>> BEGIN RECORDS FOR THE TASK

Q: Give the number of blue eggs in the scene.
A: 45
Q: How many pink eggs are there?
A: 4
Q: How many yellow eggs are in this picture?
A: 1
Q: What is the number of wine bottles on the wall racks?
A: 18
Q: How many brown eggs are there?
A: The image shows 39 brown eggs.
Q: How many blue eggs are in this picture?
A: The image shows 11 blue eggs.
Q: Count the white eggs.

>> END RECORDS FOR THE TASK
>> BEGIN RECORDS FOR THE TASK

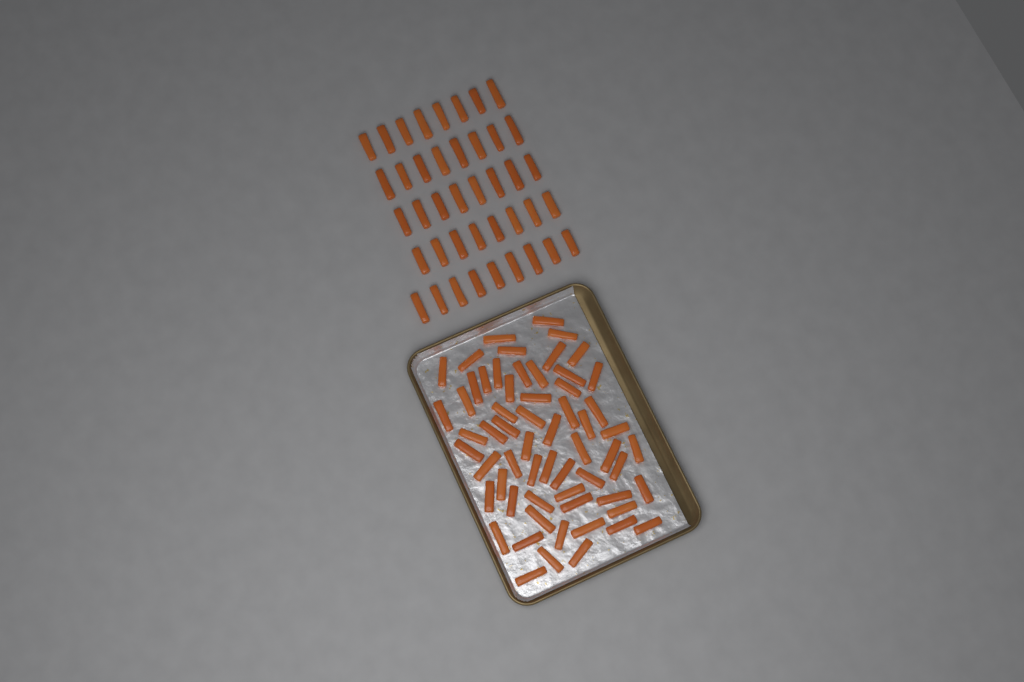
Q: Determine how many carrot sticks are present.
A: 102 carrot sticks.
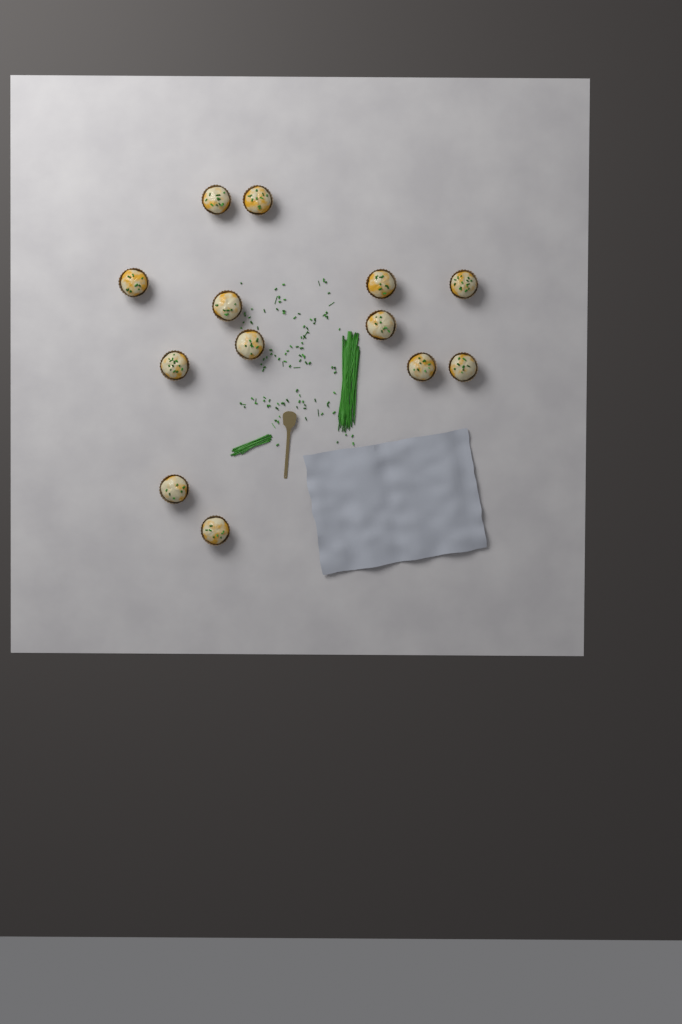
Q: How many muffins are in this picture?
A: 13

>> END RECORDS FOR THE TASK
>> BEGIN RECORDS FOR THE TASK

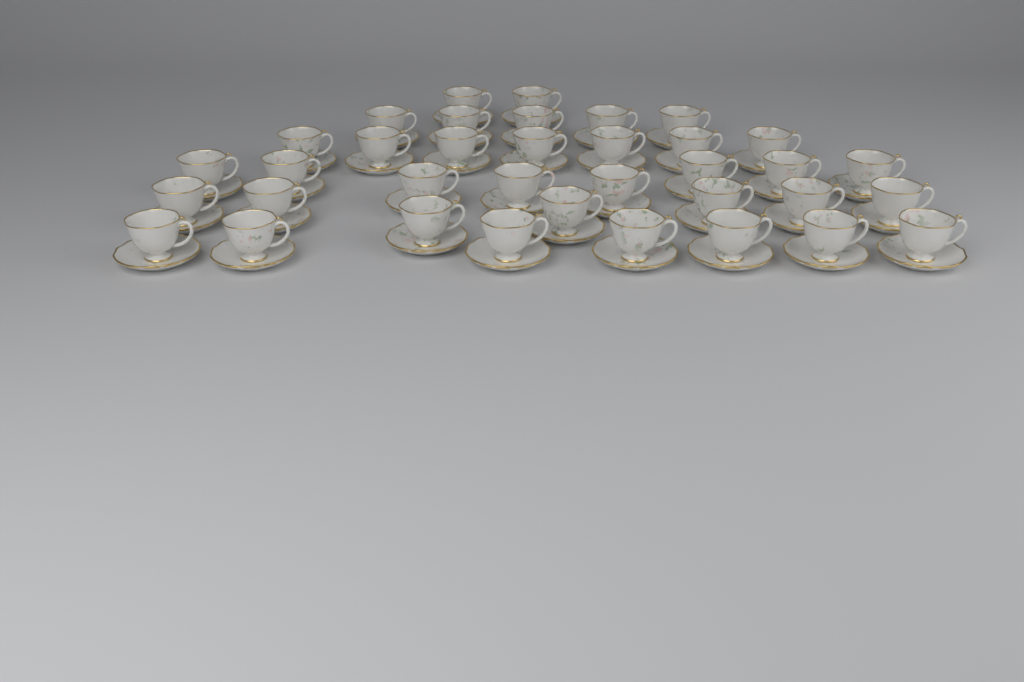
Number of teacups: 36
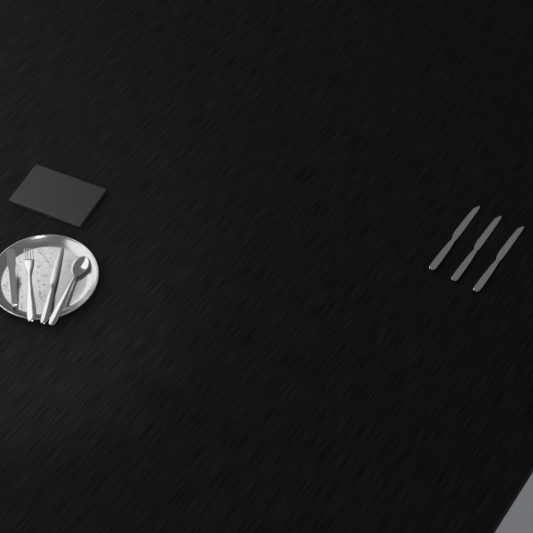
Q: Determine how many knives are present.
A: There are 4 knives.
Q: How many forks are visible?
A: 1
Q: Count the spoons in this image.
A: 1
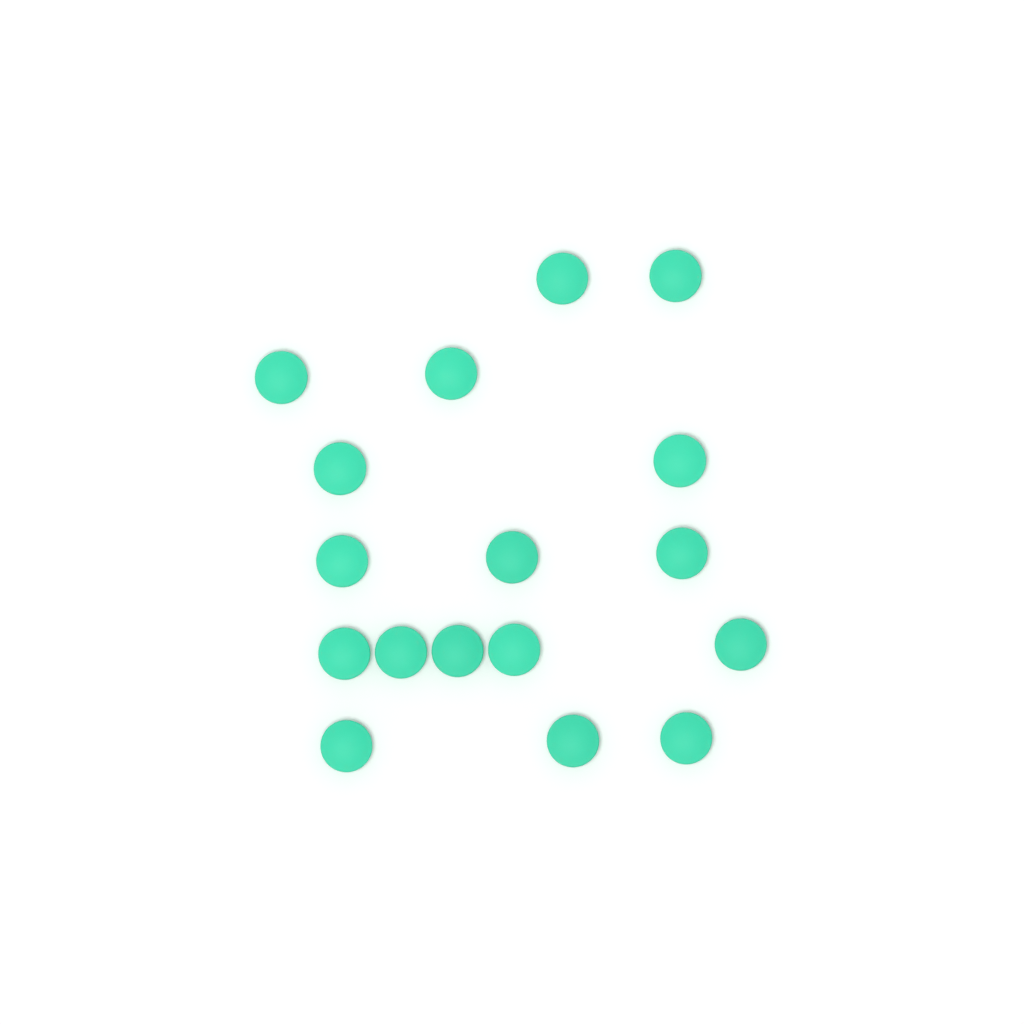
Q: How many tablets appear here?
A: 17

>> END RECORDS FOR THE TASK

TASK BRIEF - Reproduce the rows from the line containing "Q: How many brown eggs are there?" up to and including the line containing "Q: Count the white eggs.", with no changes.

FINAL ANSWER -
Q: How many brown eggs are there?
A: The image shows 39 brown eggs.
Q: How many blue eggs are in this picture?
A: The image shows 11 blue eggs.
Q: Count the white eggs.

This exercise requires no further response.